For this construction season, er I mean summer, the local department of transportation has decided to completely rebuild the highway that is a main part of my commute. Before starting they even provided 3 options to travelers who frequent the freeway: Do it in one season closing one direction for 3 months, followed by the other; do it in two seasons with barriers and moving traffic to the other side; and do it in two seasons keeping traffic on each side.
Needless to say the “complete it in one season with complete closures” method won out (it was also the least expensive option, and I have to note that I had voted for it).
I knew it was going to be a bear but wow. There have been days where my commute home has been a nightmare (the first direction to close was my work to home commute, in July that will reopen nice and fresh and new and the opposite direction will close).
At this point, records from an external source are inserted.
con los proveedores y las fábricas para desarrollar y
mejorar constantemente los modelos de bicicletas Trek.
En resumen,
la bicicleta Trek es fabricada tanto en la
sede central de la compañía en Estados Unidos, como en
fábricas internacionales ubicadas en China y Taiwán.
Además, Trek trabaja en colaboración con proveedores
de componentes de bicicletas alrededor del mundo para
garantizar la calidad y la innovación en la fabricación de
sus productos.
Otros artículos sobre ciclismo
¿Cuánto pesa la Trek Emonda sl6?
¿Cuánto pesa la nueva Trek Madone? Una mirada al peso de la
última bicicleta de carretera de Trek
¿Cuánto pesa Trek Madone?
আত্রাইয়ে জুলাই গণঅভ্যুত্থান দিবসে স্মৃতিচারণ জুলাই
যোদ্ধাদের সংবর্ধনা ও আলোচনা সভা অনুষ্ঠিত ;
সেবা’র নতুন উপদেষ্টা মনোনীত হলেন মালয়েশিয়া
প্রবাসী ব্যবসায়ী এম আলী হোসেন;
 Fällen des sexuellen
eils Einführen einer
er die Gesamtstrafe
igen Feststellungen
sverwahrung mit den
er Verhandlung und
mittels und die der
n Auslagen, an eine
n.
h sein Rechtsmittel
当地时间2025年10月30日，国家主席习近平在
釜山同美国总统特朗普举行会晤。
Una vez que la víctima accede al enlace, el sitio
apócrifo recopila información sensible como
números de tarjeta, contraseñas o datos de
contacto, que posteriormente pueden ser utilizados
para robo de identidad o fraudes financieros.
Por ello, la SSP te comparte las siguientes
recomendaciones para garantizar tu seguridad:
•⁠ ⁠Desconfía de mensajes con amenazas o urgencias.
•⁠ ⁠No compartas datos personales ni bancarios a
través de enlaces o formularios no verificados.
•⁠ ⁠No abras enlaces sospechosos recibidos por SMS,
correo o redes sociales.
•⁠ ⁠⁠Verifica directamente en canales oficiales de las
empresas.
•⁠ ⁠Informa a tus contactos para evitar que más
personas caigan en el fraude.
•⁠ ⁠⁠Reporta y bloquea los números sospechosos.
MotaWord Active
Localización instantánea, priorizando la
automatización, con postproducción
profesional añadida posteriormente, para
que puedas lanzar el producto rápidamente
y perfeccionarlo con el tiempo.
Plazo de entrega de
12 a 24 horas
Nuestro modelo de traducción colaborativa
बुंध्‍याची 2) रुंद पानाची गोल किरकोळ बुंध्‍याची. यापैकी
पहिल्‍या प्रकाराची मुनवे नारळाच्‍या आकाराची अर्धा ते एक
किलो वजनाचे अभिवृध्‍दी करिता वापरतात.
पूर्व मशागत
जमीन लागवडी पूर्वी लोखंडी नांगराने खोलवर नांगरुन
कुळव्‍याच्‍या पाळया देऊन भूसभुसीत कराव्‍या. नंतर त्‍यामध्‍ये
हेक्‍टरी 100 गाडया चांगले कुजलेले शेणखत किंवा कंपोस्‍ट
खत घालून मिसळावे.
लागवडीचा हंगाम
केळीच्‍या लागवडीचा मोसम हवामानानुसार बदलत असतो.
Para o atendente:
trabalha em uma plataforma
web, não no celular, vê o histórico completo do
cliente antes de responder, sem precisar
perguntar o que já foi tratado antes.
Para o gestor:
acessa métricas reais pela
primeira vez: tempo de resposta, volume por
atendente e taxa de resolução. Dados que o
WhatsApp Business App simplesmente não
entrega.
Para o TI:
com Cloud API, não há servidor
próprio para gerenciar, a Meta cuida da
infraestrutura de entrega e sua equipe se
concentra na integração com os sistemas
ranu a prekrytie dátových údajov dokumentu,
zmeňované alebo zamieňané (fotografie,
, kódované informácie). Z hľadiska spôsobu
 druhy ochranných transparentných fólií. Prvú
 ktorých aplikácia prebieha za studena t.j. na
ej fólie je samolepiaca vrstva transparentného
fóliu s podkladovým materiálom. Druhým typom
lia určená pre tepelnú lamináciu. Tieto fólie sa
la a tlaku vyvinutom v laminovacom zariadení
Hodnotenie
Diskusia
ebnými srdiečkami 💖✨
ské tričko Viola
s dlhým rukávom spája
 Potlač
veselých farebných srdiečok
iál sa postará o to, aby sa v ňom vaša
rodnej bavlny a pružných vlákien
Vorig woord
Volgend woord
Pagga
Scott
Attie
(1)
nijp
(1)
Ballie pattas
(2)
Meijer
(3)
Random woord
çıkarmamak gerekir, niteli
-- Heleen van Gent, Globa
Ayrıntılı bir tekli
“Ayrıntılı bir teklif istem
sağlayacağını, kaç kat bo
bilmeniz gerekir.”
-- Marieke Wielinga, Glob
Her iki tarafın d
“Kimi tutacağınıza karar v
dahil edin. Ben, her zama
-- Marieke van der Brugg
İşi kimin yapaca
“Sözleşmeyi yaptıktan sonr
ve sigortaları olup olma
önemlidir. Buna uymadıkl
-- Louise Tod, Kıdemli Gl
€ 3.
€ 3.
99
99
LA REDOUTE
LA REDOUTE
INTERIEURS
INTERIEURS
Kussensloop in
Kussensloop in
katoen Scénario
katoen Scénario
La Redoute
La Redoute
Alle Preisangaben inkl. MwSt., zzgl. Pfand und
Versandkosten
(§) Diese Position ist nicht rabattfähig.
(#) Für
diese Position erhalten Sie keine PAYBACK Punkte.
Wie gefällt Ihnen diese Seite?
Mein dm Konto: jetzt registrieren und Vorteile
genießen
The closed freeway was home to 100,000 cars a day–they all have to go somewhere. Sometimes its just felt that all 100,000 cars were taking the same roads as me.
Nonetheless you’re asking: “Why are you complaining about your commute when you did vote for that option?” and more pertinently: “How does this even relate to your blog on driving an EV/PHEV around?” Well #1 traffic is just bad, and in general I don’t mind taking the back roads–just wish everyone else would find different roads than me! LOL #2 EV/PHEV’s just love congestion.
“How so?” you may ask (or not, but this is why I’m posting so I’ll continue): Congestion means you are driving slower and thus using a lot less electricity to move around. Case in point: The C-Max Energi is rated for about 20 miles on battery alone according to the EPA. Since leasing mine I have been getting about that. Thanks to my new, slower, commute the C-Max battery distance climbed all the way up to 30 miles yesterday! That value constitutes about 95% of my round trip commute. According to the trip meter from yesterday’s commute I only burned gas for 5 miles.
I had hoped I could coax 30+ miles out of the C-Max when I had leased it but wasn’t so sure. After all 30 miles is 50% greater range on the battery than the rated range. In the FFE I had never seen 50% extra range (50% extra range in the FFE would mean 105 miles). Thus it is unrealistic to think I’d get the 50% from the C-max. In away my bad commute points that out: In order to get the 30 mile range I have to be rolling along at a snails pace–in some cases going no faster than idle.
In the end; it is possible to get 50% extra range, just not practical. As for myself; I’ll enjoy the extra range I’m getting until July when the freeway opens up again. Until that time I’ll just have to watch the blood pressure LOL.